### TASK OBJECTIVE
Only one number is expected here, namely how many lines of the entries below hold the string "Courtyard".

[Records contained in a dataset]
Segment Open
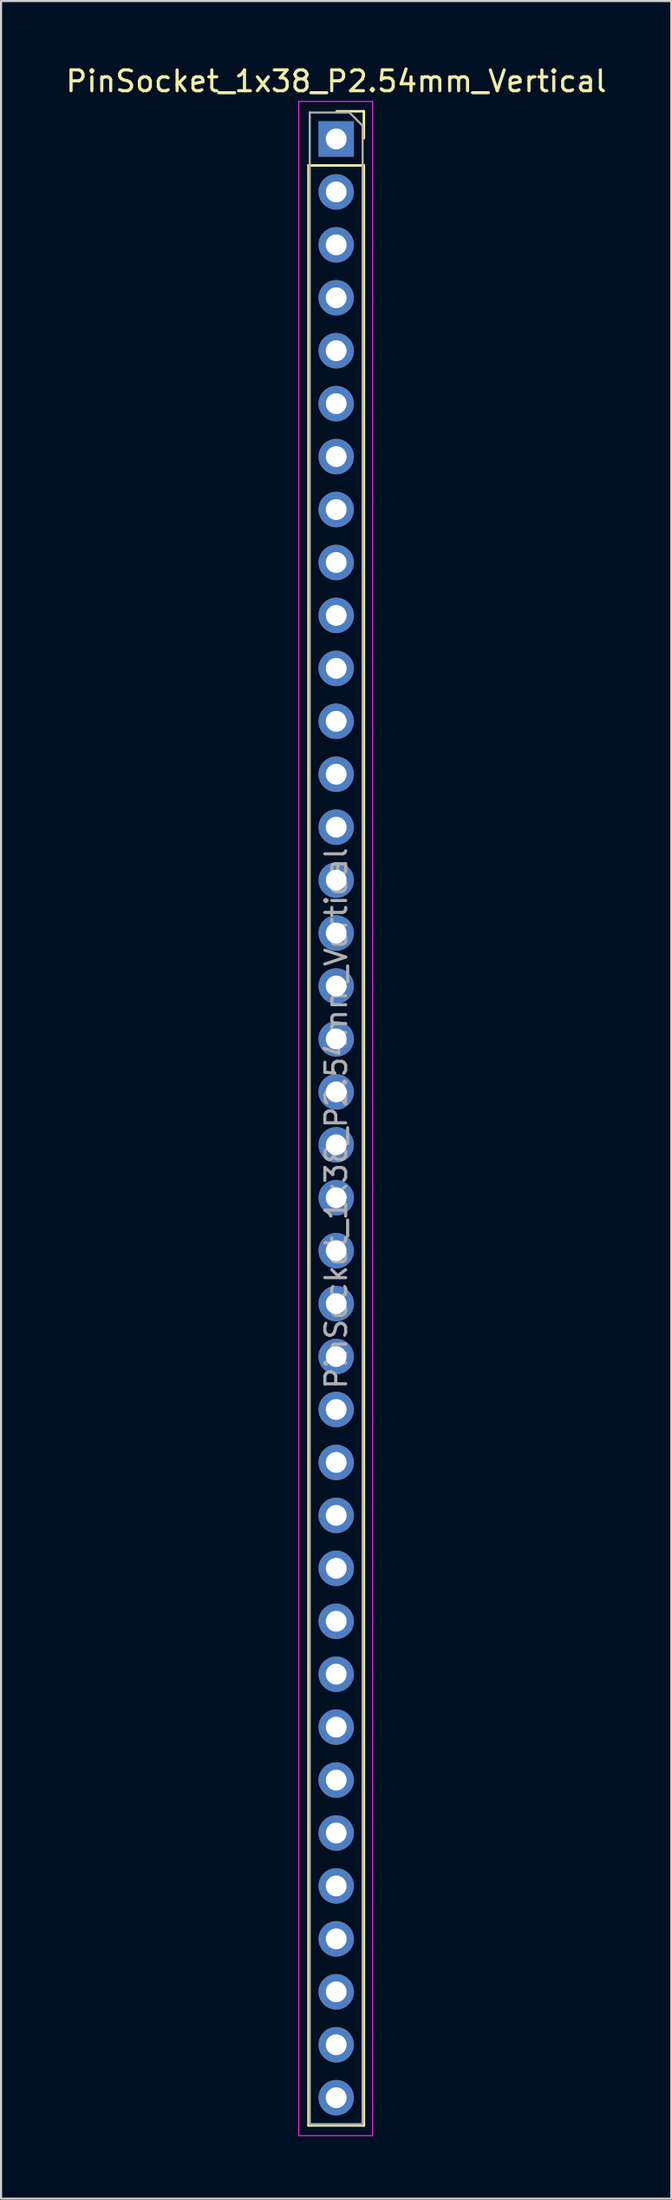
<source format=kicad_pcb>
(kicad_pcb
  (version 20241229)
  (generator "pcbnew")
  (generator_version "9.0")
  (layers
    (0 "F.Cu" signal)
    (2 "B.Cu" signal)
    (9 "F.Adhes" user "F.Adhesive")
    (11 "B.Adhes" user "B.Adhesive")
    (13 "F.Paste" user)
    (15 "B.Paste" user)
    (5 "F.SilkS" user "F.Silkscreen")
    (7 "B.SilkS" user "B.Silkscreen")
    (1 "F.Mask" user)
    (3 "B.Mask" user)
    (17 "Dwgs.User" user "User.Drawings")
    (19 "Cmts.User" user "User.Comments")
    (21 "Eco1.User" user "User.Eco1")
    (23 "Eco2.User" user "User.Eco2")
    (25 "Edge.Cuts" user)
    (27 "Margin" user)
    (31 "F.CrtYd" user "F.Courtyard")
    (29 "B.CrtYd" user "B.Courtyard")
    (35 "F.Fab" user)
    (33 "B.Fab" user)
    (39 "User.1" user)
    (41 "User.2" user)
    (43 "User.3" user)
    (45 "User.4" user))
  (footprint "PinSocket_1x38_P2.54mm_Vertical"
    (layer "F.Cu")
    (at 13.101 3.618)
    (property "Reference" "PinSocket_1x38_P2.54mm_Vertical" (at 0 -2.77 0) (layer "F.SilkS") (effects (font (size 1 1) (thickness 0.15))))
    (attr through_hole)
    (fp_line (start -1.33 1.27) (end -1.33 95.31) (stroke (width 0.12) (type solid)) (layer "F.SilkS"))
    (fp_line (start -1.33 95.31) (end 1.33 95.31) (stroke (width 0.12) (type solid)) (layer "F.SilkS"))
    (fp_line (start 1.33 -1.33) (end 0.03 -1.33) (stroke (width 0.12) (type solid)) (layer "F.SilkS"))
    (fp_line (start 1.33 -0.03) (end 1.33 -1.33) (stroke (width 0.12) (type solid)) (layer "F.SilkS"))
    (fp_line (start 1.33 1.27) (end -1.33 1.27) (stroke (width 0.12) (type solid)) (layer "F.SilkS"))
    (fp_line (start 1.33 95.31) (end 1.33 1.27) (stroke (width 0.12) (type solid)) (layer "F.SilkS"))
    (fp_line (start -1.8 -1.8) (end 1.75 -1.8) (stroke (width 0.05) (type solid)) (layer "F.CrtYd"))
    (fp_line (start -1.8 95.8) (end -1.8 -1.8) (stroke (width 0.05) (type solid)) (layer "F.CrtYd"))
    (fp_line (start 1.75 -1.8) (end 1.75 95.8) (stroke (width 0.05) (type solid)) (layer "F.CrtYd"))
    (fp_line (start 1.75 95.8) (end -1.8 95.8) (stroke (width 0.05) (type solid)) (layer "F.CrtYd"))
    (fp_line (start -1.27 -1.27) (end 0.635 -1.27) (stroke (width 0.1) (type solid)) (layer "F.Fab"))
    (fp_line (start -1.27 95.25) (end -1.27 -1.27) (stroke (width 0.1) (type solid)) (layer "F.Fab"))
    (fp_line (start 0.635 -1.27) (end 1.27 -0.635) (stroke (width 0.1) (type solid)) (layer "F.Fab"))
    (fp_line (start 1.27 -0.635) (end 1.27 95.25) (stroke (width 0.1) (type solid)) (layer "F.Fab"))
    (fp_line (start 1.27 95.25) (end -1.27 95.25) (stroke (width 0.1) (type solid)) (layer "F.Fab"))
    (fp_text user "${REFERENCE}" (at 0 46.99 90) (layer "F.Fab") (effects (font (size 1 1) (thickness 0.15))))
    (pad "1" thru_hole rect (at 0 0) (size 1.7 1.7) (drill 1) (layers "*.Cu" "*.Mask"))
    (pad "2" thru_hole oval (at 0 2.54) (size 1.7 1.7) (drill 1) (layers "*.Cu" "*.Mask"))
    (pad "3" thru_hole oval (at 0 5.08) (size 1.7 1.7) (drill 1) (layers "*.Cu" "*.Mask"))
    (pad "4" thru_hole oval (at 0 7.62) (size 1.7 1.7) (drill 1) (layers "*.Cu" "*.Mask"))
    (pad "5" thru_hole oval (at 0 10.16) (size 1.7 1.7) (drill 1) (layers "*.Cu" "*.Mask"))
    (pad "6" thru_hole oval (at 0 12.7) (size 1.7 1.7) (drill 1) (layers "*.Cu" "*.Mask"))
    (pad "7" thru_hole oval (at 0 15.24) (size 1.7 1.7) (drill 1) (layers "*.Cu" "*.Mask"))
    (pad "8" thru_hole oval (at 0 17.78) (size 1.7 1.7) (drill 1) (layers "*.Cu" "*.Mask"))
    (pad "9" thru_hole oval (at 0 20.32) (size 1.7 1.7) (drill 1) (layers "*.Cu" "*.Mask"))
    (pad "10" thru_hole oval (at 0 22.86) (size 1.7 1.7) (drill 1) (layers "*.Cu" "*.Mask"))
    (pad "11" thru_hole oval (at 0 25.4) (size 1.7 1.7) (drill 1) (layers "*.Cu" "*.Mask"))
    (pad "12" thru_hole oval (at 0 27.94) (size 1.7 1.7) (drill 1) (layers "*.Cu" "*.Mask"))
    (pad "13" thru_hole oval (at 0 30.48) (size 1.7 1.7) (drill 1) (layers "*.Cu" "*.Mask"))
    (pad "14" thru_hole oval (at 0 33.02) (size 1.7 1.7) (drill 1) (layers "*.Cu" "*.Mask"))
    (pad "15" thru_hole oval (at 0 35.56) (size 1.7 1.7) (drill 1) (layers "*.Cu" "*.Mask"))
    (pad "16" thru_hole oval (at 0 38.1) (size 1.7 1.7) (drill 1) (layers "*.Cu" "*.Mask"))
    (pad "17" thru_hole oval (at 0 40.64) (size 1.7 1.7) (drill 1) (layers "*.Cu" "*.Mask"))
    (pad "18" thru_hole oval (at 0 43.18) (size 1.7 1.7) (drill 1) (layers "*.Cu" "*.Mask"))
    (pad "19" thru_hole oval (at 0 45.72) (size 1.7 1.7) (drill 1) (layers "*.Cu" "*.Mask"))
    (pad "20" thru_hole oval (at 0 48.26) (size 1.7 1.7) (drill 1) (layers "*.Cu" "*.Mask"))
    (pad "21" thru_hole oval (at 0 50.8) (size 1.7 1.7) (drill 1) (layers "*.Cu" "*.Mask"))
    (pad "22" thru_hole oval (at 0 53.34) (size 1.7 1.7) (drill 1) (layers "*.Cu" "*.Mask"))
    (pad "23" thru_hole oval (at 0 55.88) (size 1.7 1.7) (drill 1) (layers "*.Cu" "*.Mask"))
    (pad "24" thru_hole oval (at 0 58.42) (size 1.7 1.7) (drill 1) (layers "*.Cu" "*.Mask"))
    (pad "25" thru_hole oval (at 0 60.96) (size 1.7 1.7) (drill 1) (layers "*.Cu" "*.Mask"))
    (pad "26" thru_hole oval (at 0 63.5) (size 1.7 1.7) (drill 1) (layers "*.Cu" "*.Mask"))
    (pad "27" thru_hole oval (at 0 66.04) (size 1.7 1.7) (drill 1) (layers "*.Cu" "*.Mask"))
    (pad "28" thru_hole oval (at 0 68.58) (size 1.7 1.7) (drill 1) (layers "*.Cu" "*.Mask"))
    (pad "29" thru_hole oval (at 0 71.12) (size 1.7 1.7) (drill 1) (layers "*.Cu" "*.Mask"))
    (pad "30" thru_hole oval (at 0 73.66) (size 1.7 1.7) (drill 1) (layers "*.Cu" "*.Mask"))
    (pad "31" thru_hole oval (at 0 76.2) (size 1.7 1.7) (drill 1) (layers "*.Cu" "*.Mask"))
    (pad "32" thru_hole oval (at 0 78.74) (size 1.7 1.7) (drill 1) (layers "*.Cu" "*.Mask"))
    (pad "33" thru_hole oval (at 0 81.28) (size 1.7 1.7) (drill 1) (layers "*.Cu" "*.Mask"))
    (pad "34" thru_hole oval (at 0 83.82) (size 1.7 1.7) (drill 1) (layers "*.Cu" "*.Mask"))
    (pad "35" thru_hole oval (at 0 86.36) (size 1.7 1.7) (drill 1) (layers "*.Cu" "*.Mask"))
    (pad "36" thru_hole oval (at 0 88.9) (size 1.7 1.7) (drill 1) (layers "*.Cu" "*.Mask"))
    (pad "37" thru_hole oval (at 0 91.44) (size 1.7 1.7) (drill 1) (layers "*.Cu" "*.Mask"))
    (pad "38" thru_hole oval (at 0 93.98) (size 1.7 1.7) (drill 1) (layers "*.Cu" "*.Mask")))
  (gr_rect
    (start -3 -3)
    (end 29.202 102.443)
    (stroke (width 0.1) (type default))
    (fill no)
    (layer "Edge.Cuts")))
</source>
Segment Closed
Segment Open
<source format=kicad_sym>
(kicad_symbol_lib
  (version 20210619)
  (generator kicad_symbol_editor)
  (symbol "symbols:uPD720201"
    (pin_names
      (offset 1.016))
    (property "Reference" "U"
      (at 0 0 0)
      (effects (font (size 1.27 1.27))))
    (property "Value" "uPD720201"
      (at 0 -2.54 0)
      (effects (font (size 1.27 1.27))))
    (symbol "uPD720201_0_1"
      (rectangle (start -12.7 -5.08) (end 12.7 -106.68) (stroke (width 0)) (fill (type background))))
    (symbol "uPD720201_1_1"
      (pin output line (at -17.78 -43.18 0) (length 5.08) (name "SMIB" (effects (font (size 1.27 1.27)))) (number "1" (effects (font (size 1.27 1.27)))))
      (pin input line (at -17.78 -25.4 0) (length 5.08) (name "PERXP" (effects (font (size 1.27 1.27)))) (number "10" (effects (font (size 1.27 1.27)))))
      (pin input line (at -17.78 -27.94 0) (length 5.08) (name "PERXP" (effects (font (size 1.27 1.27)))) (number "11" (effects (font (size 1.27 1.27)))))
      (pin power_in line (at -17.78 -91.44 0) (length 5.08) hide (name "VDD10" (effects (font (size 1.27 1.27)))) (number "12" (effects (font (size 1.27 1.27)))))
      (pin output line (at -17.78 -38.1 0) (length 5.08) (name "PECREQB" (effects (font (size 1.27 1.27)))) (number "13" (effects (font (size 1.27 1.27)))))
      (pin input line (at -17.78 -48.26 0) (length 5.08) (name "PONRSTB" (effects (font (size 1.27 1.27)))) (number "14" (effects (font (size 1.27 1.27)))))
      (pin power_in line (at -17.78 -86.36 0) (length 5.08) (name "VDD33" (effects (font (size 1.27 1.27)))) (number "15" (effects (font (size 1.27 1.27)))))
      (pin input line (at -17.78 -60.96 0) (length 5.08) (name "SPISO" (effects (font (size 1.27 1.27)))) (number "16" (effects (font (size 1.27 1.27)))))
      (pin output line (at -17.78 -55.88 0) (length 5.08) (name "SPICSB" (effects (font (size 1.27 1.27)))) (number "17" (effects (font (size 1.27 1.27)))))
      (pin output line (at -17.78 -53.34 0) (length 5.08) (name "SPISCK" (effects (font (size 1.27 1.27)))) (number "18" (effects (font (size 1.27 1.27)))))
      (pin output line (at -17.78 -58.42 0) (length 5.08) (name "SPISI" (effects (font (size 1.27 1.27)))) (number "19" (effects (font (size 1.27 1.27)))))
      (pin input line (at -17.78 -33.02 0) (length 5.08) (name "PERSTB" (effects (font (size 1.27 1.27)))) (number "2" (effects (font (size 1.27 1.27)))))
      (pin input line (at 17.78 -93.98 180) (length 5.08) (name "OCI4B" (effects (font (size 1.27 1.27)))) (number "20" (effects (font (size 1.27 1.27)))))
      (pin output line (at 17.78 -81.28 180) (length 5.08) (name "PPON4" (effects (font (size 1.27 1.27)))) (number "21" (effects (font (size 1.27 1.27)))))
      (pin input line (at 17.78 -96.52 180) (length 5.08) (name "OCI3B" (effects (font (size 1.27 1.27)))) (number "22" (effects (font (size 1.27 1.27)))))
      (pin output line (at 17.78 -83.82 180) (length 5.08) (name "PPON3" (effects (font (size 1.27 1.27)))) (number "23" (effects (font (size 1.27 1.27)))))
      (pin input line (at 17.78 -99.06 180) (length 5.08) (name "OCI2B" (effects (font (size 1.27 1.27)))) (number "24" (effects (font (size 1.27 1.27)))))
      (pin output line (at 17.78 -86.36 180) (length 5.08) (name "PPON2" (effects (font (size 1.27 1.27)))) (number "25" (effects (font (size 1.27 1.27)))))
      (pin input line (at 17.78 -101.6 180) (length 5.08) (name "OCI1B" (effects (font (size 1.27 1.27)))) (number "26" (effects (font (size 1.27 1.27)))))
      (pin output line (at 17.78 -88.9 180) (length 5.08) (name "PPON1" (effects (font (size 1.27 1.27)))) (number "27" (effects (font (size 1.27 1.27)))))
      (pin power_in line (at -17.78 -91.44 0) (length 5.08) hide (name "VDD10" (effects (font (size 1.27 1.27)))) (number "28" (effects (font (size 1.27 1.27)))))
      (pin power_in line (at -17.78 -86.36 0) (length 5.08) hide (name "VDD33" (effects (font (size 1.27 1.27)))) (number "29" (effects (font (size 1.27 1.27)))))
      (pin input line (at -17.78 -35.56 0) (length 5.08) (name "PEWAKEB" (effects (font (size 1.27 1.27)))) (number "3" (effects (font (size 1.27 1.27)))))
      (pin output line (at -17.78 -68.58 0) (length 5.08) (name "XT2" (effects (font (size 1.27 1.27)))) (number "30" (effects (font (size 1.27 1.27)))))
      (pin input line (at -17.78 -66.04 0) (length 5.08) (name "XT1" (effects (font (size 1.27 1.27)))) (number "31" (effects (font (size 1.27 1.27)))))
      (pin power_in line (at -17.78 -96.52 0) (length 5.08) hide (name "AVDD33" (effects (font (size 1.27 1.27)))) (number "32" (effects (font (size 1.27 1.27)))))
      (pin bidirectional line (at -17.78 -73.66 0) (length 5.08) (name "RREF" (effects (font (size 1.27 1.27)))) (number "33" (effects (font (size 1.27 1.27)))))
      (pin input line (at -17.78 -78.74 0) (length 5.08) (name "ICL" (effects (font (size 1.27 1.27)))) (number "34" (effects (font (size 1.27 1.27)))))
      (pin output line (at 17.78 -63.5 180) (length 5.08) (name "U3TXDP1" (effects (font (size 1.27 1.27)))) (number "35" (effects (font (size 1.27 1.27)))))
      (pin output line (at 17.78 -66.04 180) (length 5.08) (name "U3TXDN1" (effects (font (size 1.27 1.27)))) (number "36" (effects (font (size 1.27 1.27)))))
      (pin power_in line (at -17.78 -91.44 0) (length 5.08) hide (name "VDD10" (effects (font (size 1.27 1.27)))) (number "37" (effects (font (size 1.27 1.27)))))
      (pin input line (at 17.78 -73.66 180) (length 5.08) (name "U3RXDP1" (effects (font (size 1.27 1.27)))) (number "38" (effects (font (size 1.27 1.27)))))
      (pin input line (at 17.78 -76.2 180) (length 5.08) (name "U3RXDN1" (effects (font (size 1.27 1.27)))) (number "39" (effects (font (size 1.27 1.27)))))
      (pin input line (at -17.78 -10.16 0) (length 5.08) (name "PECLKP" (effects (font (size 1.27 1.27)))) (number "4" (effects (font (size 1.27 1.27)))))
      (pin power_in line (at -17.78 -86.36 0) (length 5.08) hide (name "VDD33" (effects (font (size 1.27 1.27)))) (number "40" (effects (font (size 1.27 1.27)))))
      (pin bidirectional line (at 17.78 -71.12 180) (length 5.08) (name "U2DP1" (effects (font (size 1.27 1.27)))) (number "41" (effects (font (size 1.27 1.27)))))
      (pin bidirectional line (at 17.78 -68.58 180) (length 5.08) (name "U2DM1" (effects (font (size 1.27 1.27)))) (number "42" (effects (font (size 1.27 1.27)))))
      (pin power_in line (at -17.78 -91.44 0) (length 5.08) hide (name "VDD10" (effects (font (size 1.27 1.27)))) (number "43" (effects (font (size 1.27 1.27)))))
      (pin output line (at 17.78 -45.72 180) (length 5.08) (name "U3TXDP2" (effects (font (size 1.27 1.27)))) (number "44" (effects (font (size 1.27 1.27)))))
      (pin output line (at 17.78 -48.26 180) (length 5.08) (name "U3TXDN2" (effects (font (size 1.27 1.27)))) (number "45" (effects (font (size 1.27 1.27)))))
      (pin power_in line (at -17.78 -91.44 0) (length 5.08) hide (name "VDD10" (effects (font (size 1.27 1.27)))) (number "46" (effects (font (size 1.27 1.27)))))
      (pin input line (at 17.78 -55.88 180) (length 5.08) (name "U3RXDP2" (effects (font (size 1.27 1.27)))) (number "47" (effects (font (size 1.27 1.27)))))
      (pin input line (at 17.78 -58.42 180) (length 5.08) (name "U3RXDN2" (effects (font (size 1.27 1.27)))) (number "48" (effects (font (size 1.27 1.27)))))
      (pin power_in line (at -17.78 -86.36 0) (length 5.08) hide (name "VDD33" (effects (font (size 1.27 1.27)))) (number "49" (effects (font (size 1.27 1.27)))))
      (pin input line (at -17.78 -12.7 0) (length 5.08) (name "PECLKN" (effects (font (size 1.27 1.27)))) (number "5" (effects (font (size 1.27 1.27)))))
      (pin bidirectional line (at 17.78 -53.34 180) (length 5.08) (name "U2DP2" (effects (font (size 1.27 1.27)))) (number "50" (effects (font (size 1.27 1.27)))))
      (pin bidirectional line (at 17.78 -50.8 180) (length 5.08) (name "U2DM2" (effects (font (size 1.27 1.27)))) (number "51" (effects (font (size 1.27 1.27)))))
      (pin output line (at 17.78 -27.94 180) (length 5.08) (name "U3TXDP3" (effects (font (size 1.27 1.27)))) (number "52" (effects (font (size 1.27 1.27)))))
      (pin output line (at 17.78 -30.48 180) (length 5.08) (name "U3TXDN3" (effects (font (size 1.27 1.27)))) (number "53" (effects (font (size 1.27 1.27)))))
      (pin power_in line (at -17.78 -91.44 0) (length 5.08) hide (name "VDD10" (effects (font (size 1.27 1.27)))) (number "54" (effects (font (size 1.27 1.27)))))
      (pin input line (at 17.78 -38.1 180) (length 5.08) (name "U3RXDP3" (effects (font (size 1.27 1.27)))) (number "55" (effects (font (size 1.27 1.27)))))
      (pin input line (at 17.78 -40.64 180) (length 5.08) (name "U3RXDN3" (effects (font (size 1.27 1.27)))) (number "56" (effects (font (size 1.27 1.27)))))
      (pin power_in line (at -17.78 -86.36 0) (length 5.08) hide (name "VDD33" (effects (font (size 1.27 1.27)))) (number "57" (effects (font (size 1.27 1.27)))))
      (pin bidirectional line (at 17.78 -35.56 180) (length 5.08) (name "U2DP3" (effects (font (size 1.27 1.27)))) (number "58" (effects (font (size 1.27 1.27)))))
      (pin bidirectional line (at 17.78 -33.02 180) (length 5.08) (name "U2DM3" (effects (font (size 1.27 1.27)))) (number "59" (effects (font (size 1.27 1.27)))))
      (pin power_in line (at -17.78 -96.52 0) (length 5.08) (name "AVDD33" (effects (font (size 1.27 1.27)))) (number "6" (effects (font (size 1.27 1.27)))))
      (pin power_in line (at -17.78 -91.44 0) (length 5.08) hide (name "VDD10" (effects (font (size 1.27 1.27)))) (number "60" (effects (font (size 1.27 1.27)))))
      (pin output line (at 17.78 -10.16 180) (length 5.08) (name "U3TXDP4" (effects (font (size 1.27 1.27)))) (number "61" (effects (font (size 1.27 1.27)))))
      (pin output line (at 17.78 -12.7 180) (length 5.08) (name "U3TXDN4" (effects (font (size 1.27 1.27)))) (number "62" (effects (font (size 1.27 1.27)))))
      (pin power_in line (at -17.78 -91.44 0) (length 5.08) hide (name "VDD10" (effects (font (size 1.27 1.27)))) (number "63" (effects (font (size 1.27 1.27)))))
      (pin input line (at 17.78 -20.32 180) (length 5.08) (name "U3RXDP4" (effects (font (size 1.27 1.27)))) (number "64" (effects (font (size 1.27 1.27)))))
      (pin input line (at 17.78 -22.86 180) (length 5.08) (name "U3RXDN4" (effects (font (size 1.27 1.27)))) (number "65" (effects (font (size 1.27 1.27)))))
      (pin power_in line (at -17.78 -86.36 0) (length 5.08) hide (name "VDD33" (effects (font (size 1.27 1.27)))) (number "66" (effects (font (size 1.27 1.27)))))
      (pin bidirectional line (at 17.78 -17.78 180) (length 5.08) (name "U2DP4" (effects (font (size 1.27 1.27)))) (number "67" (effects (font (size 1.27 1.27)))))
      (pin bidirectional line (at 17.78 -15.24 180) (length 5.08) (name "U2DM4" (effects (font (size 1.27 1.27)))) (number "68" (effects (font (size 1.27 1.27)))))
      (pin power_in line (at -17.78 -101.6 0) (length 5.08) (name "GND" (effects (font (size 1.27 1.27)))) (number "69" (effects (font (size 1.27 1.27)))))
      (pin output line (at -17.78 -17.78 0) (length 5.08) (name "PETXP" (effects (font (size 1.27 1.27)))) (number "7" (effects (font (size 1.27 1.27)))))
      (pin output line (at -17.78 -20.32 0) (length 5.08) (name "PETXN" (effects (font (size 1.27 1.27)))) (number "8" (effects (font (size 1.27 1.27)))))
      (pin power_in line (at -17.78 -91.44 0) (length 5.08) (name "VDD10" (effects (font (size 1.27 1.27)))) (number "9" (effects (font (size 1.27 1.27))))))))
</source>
Segment Closed
### TASK ANSWER
2